So seriously . . What is a Settled Pastor?
Is A “Settled Pastor” A Worthy Goal?
I grew up in the Church . . . in a preacher’s family. A network of preachers’ families, in fact. Generations of pastors and numerous aunts and uncles representing several denominations working in ministry.
It was not until recent years that I heard the term “settled pastor.” But then, fifty years ago, most pastors were settled. It was so much a part of what being a pastor meant that there was no special term.
Perhaps we hear the term today because the Church is hanging on to a relic of the past. These are unsettling times!
What is a “settled pastor”?
A “settled pastor” is a pastor who is called by the congregation with no term limitation. Sometimes it is called a “regularized” call.

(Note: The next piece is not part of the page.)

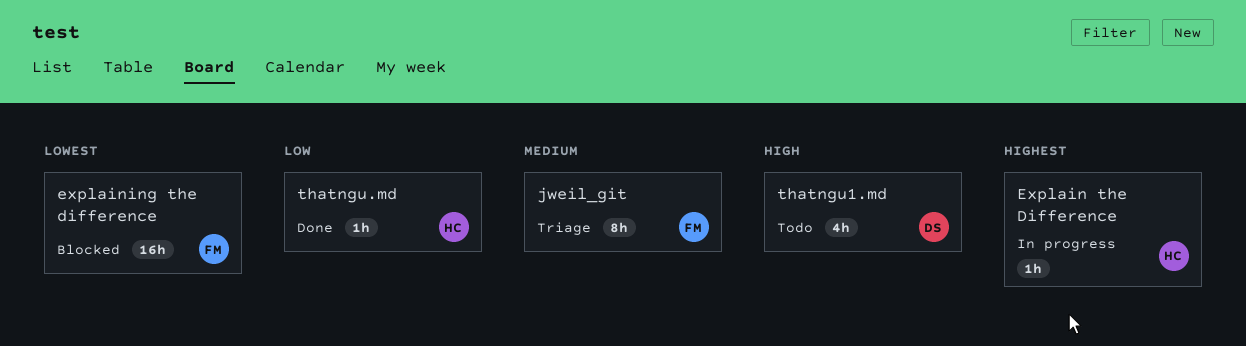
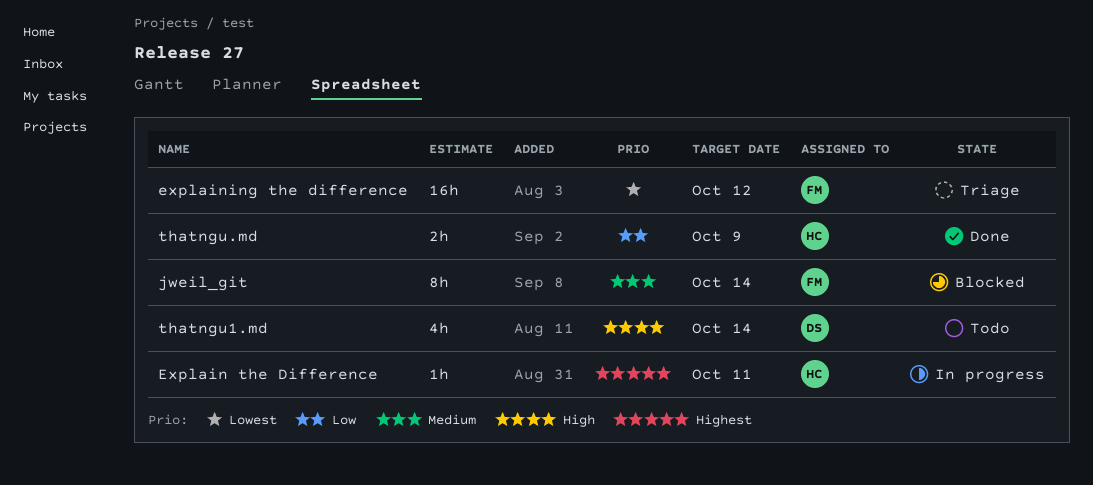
explaining the difference, status: Blocked -> Triage
jweil_git, status: Triage -> Blocked
thatngu.md, estimate: 1h -> 2h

It’s not something lay people think about much. They should. The concept can make or break their church and cause lay leaders a lot of heartache. And they won’t see it coming!
There was a time when pastors were assigned to a congregation or called by congregational vote. There they stayed, baptizing, marrying and burying generation after generation of the faithful. A pastor might leave to serve a richer parish or to suit personal goals. The only other reasons to leave were seriously bad behavior or conflict. Poor performance was rarely a reason. Congregations can eke by with a poor, but beloved, pastor for years as resources dwindle.
Redeemer Ambassadors visited one congregation recently that had the same pastor for 18 years. It declined steadily despite the fact that their neighborhood was vibrant. They closed the week after our visit.
They had a “settled pastor” but where did that get them?
The reason the term “settled pastor” is used more frequently is that the concept is becoming rare. Pastors rarely settle into their communities intending to stay for decades—even when they accept calls as “settled pastors.”
Some accept calls to small congregations as stepping stones, proving grounds. Others don’t want a long-term commitment or even a full-time commitment. Their personal lives demand flexibility. Many enter the ministry as second careers and anticipate retiring within a decade or so. They will never be seasoned, full-time pastors. Frequently, they become “interim pastors”—also a new term.
It is probably the growing use of “interim” pastors that the term “settled” has become prevalent. The concept of “interim ministry” is short-term help while congregations consider long-term candidates. Interims terms should be a few months. They are often well over a year—intentionally so. The better to keep the stable of pastors employed.
Consequently, the goal of calling a “settled pastor” is archaic and unfair to congregations who buy into the concept that the pastor they are calling is deeply committed.
The modern congregation is likely to be equally unsettled. Demographics within communities can shift every five years.
So why is the Church pretending that “ssettled pastors” are either the norm or a good idea?
The concept serves another purpose that is rarely stated.
Settled pastors have significant constitutional advantages for clergy and professional leadership. In the Lutheran Church, the settled pastor can leave a congregation at any time with only 30 days notice. However, if a congregation is unhappy, stagnant, achieving none of its goals, declining in giving and attendance and facing a fragile future, they cannot make a leadership change without taking a vote—a two-thirds vote. Usually, twenty percent of an organization plays significant leadership roles. So lay leaders must convince three times their number, from a pool of less committed members, that a change is in the best interest of the congregation.
Having a settled pastor in place, means a problem for the regional body has been solved. A pastor has a job for as long as he or she wants it. Neither the pastor nor the congregation will be knocking on their door for a while!
Church lay leaders must be very careful. Making any kind of demand on a settled pastor can signal war. It won’t be declared as such but lines will be drawn. The settled pastor can easily use his or her position within the congregation and community to subtly rally support. The war will be fought with gossip and innuendo. “Hush! Did you hear ….?”
Lay leaders may be acting with the future of the church in mind, but soon they may be seen as malcontents and troublemakers. “Poor pastor! What he or she has to put up with!”
Their reputations in the community may be strong enough to bear it, but their voice in the church will be filtered.
Congregations will be divided. Conflict may take a serious toll and years to resolve—whether or not the pastor stays.
Perhaps it is time for congregations to insist on term calls as the norm rather than the exception, so that the comfort and security of being a “settled pastor” does not lead a congregation into long-term decline. If a course correction can be made, the existing pastor will have incentive to lead—create and meet benchmarks—and not take their call for granted.
“Unsettled pastors” might be the right servants to lead today’s church.
It’s more work for hierarchy and less secure for clergy.
But then church work is always hard and insecure for the laity.